R versus Python

May 11, 2015

Which one should you learn first?

Between the two superstar statistical languages, R and Python, which one should you choose to learn? In this post, we will give a few guidelines to help you to choose between the two or learn both!

R and Python logos

Python is an all-purpose scripting language before being a statistical language. You can do all types of tasks with Python including:

Recent developments like scikit-learn and pandas have made Python a perfectly good language for data analysis.

Pandas helps you preprocess your data. Scikit-learn provides a neat interface to a large variety of machine learning models (i.e., you can train different models using the same syntax).

Additionally, the documentation of scikit-learn is fantastic. The API is clearly described and there are also additional posts that are more machine learning courses than simple documentation.

Other Python libraries like seaborn, ggplot (actually, a R package initially!) makes it easy to visualize your data. Since Python is an all-purpose language, it is handy to construct a complete pipeline from data preparation through prediction to website integration.

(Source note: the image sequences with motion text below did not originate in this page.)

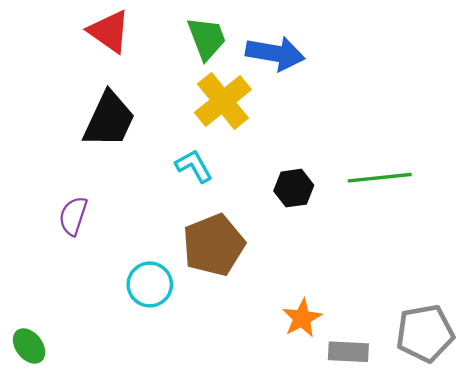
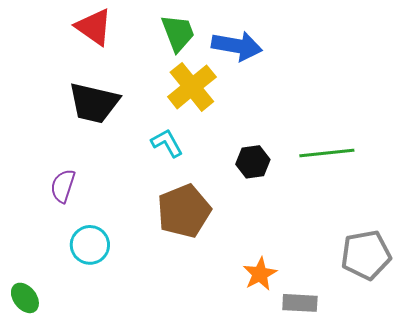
black trapezoid: (109, 120) -> (94, 103), turned 78
cyan circle: (150, 284) -> (90, 245), moved
gray pentagon: (425, 333) -> (366, 255), moved

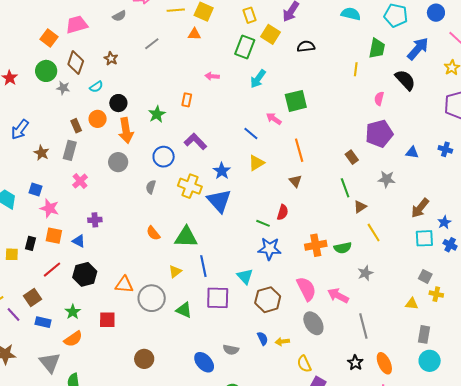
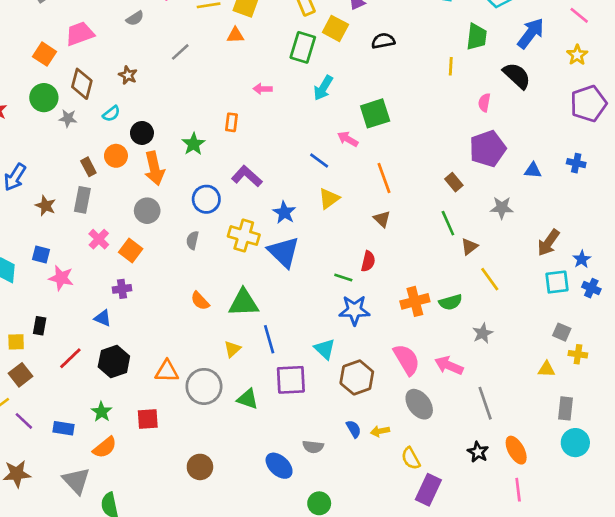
orange square: (54, 236) -> (131, 250), moved, turned 30
brown square: (32, 298) -> (21, 375), moved

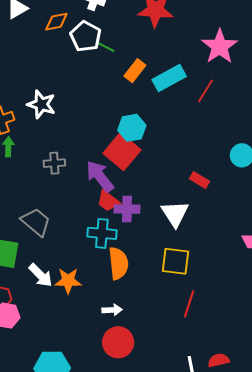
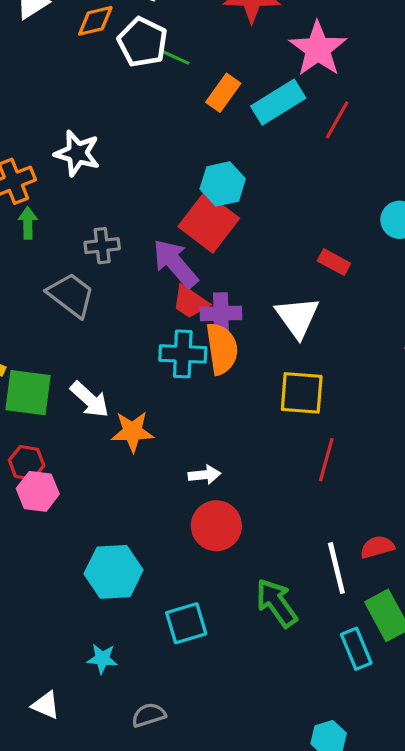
pink star: (220, 47) -> (318, 49), moved
gray trapezoid: (36, 222) -> (71, 295), moved
orange semicircle: (118, 263) -> (222, 349), moved
white arrow: (41, 275) -> (90, 400), moved

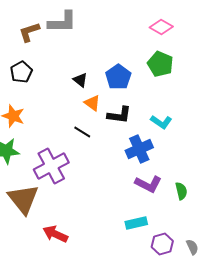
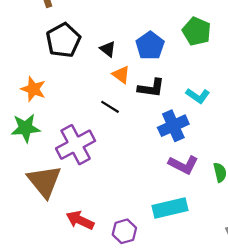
black pentagon: (21, 72) -> (63, 40), moved, size x1.4
cyan rectangle: (136, 223) -> (170, 208), size x1.4
purple hexagon: (162, 244) -> (124, 231), moved

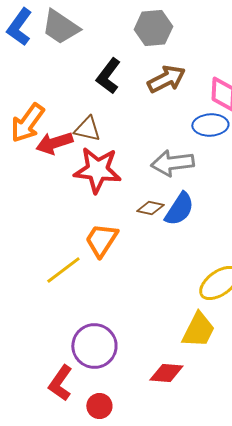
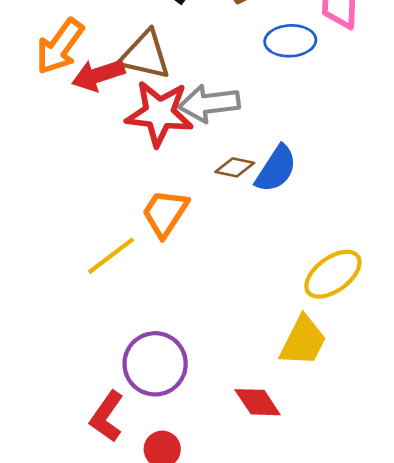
blue ellipse: (210, 125) -> (290, 41), moved
brown triangle: (87, 129) -> (145, 55), size x1.4
gray arrow: (172, 163) -> (209, 103), moved
red diamond: (166, 373) -> (258, 402), turned 52

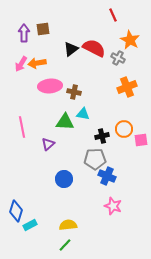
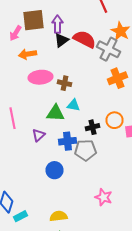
brown square: (43, 29) -> (34, 20), size x1.6
purple arrow: (24, 33) -> (58, 24), moved
gray cross: (118, 58) -> (108, 49), size x1.6
pink arrow: (21, 64) -> (16, 33), moved
blue cross: (107, 176) -> (68, 141), moved, turned -30

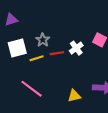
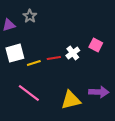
gray star: (43, 40) -> (30, 16), moved
yellow triangle: (74, 96) -> (71, 100), size x1.5

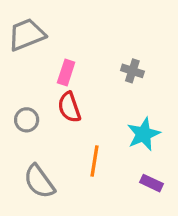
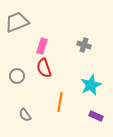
gray semicircle: (39, 181) -> (25, 115), size x0.6

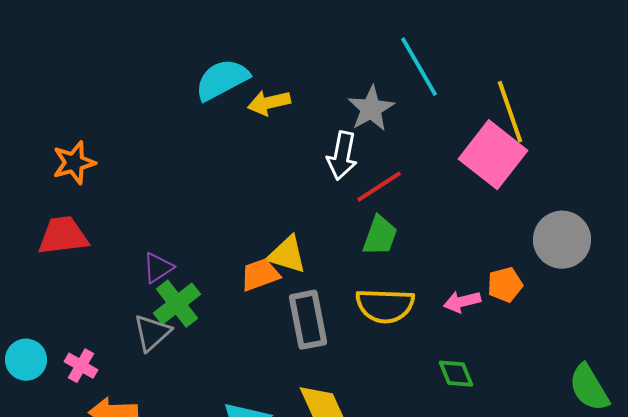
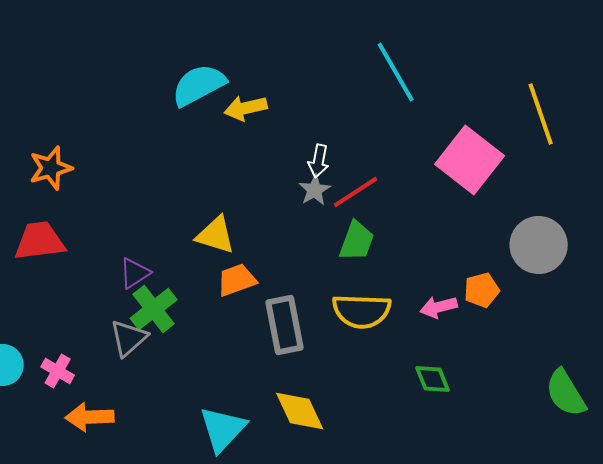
gray star: (371, 109) -> (315, 190), moved, size x0.7
yellow line: (510, 112) -> (541, 114), moved
white arrow: (342, 156) -> (319, 161), size x0.7
yellow triangle: (287, 255) -> (216, 235), moved

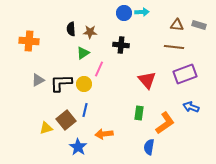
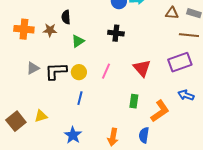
brown star: (90, 32) -> (50, 30), moved
brown line: (174, 47) -> (189, 35), moved
pink line: (99, 69) -> (106, 71), moved
brown square: (66, 120) -> (16, 121), moved
orange arrow: (104, 134) -> (113, 137), moved, turned -72

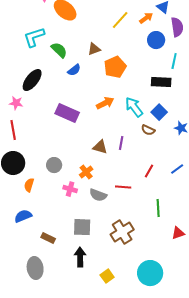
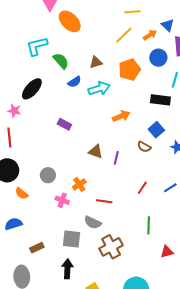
orange pentagon: (115, 67) -> (129, 70), moved
orange arrow: (105, 103) -> (121, 116), moved
cyan arrow: (134, 107) -> (99, 89), moved, turned 105
purple rectangle: (67, 113) -> (64, 124), size x0.6
brown triangle: (100, 147) -> (96, 151), moved
orange semicircle: (29, 185) -> (22, 193), turned -72
red line: (123, 187) -> (104, 201), moved
gray semicircle: (98, 195) -> (93, 222), moved
brown rectangle: (48, 238) -> (37, 248), turned -56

By contrast, R has been specifically designed for statistic and graphics. Tools for preprocessing, producing data graphs, and computing predictions are available in the base installation.

R’s strength resides in the plethora of packages devoted to specific statistical application developed by its large community (Currently, more than 6000 packages are available).

But there is one drawback to this advantage. On one hand, you have rich spectrum of models at your disposal, on the other hand each package has its own authors hence its own interface. Each time you want to use a new model you will have to study a new interface. However, the number of models in R is more comprehensive than in Python and it can be useful to have the two tools at your disposal when doing your analysis.

In a first approach, I would recommend learning Python (see our Getting started with Python post, bearing in mind that a R package could just implement that missing model you need so badly. In this perspective, note that the interactive notebook built-in within DSS (based on iPython notebook) gives you a great interface for working on these two languages. You can even call a R function from Python code!